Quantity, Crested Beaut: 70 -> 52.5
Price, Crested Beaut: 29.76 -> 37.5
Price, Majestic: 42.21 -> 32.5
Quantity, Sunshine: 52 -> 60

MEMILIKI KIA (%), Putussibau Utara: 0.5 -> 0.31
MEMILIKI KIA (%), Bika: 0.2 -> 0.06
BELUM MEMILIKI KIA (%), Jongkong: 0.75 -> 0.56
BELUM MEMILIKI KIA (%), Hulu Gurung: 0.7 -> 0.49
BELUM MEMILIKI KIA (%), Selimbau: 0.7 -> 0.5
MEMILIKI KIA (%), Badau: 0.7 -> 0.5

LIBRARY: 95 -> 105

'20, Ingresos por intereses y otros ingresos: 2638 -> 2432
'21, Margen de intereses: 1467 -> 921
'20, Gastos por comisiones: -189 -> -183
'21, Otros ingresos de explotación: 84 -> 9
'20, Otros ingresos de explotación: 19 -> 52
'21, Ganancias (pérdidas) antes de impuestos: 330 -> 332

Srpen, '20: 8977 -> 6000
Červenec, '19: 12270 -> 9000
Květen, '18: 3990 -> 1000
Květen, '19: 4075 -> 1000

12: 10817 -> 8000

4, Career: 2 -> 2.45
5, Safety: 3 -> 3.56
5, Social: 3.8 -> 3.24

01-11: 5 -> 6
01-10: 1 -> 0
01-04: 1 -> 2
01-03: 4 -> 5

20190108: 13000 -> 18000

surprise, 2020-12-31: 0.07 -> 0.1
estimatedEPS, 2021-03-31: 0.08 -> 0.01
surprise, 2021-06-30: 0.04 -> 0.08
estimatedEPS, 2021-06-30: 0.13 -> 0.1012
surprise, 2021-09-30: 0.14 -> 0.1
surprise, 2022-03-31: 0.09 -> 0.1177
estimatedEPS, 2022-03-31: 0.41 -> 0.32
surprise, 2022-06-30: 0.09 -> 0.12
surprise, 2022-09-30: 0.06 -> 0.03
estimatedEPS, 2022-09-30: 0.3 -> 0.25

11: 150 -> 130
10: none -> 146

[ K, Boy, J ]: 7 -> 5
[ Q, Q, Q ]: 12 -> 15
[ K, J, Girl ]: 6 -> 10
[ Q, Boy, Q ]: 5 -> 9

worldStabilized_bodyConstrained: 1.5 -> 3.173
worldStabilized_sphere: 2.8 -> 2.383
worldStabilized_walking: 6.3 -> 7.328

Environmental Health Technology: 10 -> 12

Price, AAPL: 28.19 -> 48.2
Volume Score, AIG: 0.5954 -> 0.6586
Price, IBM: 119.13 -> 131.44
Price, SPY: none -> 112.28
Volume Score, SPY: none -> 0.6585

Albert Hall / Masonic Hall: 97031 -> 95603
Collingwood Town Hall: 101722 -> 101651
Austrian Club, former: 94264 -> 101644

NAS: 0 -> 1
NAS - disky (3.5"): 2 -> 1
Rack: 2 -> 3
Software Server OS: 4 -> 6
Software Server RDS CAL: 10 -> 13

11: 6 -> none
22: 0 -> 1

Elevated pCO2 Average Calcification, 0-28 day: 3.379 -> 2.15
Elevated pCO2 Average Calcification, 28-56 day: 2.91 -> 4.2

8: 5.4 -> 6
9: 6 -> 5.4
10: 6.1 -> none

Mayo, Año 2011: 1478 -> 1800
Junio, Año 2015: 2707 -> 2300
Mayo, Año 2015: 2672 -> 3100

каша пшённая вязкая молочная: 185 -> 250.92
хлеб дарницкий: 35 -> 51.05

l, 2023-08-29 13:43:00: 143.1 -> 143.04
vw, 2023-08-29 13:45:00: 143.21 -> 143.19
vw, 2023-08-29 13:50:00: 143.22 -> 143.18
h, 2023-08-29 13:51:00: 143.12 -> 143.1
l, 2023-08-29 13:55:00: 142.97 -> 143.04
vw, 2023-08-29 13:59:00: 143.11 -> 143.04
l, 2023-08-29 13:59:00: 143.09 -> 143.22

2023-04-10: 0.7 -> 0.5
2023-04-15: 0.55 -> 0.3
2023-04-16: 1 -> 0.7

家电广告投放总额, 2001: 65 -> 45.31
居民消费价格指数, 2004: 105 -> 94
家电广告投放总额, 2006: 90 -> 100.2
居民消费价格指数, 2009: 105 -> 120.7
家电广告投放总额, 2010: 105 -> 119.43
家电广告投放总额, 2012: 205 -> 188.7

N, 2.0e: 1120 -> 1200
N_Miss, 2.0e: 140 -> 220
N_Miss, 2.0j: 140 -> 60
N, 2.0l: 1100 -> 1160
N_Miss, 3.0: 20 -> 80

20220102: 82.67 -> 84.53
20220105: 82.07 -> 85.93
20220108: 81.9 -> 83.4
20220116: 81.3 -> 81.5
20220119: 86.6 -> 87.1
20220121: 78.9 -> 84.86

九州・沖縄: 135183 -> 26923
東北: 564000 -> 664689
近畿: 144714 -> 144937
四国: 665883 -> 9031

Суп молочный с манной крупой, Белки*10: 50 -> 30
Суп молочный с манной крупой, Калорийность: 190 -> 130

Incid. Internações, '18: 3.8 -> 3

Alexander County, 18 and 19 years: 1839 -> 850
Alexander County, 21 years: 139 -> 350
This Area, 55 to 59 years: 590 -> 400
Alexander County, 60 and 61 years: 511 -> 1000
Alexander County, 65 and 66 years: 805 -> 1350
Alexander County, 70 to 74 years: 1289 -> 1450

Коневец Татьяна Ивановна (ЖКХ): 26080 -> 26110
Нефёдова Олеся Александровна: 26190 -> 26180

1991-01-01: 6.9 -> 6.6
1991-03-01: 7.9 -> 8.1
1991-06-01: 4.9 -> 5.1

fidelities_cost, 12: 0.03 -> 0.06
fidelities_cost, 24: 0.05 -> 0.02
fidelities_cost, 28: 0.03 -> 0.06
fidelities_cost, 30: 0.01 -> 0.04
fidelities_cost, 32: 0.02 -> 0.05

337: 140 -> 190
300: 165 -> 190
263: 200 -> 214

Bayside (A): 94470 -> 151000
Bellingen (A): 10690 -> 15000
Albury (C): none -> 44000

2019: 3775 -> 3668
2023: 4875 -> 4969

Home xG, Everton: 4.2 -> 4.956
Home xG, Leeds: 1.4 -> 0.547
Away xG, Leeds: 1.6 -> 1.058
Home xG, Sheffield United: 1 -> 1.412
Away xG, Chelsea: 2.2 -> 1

What to produce
From the listing above, copy every line that holds the string "Hall".

Solution to this task
Albert Hall / Masonic Hall: 97031 -> 95603
Collingwood Town Hall: 101722 -> 101651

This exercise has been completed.